When the Nazis invaded the Netherlands in 1940, the girls joined their mother in plastering anti-Nazi posters across the town and warning men not to work in Germany, an act they could have been killed for if they were caught.

When they invaded, it was the first time Freddie experienced the horror of the Hitler movement first-hand.

“I remember how people were taken from their homes. The Germans were banging on doors with the butts of their rifles — that made so much noise, you’d hear it in the entire neighbourhood,” she said.

“And they would always yell — it was very frightening.”

Their efforts to push back against the Germans were noticed by a commander of the Haarlem Council of Resistance and when Frankie was 14 and Truus was 16, he knocked on their door and asked their mother if her daughters could join the resistance.

She agreed, as did the girls, but it was later revealed in an interview with anthropologist Ellis Jonker that the sisters didn’t know the exact role they would be playing until they started their training.

“Only later did he tell us what we’d actually have to do: sabotage bridges and railway lines,” Truus told Jonker, in an interview recorded in her book Under Fire: Women And World War II. “And learn to shoot, to shoot Nazis,” she added. “I remember my sister saying: ‘Well, that’s something I’ve never done before!’”

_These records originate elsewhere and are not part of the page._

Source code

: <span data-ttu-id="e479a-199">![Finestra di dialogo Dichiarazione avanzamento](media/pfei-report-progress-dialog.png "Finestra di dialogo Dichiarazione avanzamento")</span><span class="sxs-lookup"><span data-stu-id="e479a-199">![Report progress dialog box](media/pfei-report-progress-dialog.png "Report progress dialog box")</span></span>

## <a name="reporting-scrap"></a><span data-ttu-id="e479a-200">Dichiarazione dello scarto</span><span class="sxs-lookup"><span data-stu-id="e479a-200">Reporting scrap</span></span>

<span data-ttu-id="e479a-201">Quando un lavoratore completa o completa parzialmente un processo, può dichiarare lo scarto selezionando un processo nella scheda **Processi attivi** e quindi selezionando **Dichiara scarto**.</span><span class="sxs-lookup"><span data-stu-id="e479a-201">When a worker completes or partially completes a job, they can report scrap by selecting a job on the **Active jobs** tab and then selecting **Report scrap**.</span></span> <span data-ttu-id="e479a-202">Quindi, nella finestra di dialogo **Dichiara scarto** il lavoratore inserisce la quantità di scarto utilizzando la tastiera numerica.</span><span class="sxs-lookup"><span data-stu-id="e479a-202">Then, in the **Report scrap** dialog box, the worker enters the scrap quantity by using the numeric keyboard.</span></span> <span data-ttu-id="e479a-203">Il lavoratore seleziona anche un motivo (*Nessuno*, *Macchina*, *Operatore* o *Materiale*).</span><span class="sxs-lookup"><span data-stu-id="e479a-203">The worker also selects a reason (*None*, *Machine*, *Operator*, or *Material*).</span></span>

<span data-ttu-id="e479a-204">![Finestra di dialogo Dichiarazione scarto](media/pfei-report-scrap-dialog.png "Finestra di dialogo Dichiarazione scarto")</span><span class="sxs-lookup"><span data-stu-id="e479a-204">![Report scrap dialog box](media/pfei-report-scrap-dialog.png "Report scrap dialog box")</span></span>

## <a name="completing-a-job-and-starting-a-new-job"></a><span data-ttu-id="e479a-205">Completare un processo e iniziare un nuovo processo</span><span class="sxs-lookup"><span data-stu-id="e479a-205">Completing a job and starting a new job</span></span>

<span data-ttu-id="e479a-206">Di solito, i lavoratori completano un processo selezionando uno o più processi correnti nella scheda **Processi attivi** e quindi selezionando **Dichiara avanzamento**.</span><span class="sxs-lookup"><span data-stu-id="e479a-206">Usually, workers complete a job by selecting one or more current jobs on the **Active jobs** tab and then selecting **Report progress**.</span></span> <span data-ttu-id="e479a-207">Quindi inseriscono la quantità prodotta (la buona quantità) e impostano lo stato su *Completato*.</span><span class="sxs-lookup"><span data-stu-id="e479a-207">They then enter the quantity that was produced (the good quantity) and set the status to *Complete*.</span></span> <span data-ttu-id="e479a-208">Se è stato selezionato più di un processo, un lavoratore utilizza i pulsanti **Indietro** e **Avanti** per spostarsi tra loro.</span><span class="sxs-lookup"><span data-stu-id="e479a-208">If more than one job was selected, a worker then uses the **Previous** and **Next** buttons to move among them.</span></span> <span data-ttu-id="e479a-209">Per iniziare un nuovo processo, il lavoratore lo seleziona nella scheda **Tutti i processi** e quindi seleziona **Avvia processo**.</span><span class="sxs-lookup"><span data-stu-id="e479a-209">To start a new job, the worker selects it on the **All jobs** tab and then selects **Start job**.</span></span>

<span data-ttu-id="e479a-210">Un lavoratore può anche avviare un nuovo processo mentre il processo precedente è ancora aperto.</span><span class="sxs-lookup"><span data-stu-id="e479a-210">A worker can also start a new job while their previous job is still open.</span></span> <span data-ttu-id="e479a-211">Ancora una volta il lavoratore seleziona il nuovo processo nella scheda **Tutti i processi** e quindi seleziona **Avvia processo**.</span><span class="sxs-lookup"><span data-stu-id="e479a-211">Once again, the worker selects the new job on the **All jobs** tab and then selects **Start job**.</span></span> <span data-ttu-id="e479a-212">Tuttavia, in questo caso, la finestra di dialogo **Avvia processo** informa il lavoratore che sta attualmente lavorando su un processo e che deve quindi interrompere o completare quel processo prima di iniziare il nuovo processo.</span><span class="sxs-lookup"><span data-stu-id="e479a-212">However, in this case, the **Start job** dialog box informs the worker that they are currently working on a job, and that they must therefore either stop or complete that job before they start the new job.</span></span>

One of the tasks the teens were given was to flirt with Nazi guards in bars and then lead them into secluded parts of the woods under the guise of finding a more private area to be alone.

But instead of a passionate embrace, the men were met with a bullet.

According to Jonker, Freddie was the first to shoot a “Nazi traitor”.

None of the guards suspected that these innocent looking teenagers would be such a lethal part of the anti-German movement, particularly because the Dutch Resistance was considered a man’s effort and the female members weren’t involved in killing.

There were few examples of women who actually executed Nazi collaborators themselves, which is why their seduction game worked so well.

Freddie and Truus soon joined up with Hannie, a former law student with fiery red hair. Together they blew up bridges and rail lines with dynamite, shot Nazi soldiers while riding their bikes and smuggled Jewish people across the country and out of concentration camps.

While the young women believed what they were doing was for the greater good, the tasks still weighed heavily on them.

“It was tragic and very difficult and we cried about it afterwards,” Truus told Jonker.

“We did not feel it suited us — it never suits anybody, unless they are real criminals … One loses everything. It poisons the beautiful things in life.”

All three girls shot to kill, but they never revealed how many Nazis and Dutch collaborators they assassinated.

The young women became best friends and successfully carried out numerous sabotage and assassination missions together.

Freddie and Truus both survived the war, but mere weeks before the conflict ended, Hannie was captured.

She had become a target after being sighted during an attempted assassination, with the Germans referring to her as the “girl with the red hair”.

In March 1945, Hannie was arrested by German soldiers while transporting underground papers, with a pistol on her bicycle. She was interrogated, tortured and killed.

When the war ended, the sisters found ways to deal with the trauma of what they endured, as well as losing their best friend. Truus turned to art and also spoke publicly about their time in the resistance.

Freddie was less inclined to share her experiences, telling Vice she coped by “getting married and having babies”.

Throughout most of their lives, the women weren’t recognized for the part they played in the war.

It wasn’t until 2014, when Dutch prime minister Minister Mark Rutte awarded Freddie and Truus the Mobilisation War Cross, that the sisters were officially honored for their acts of resistance.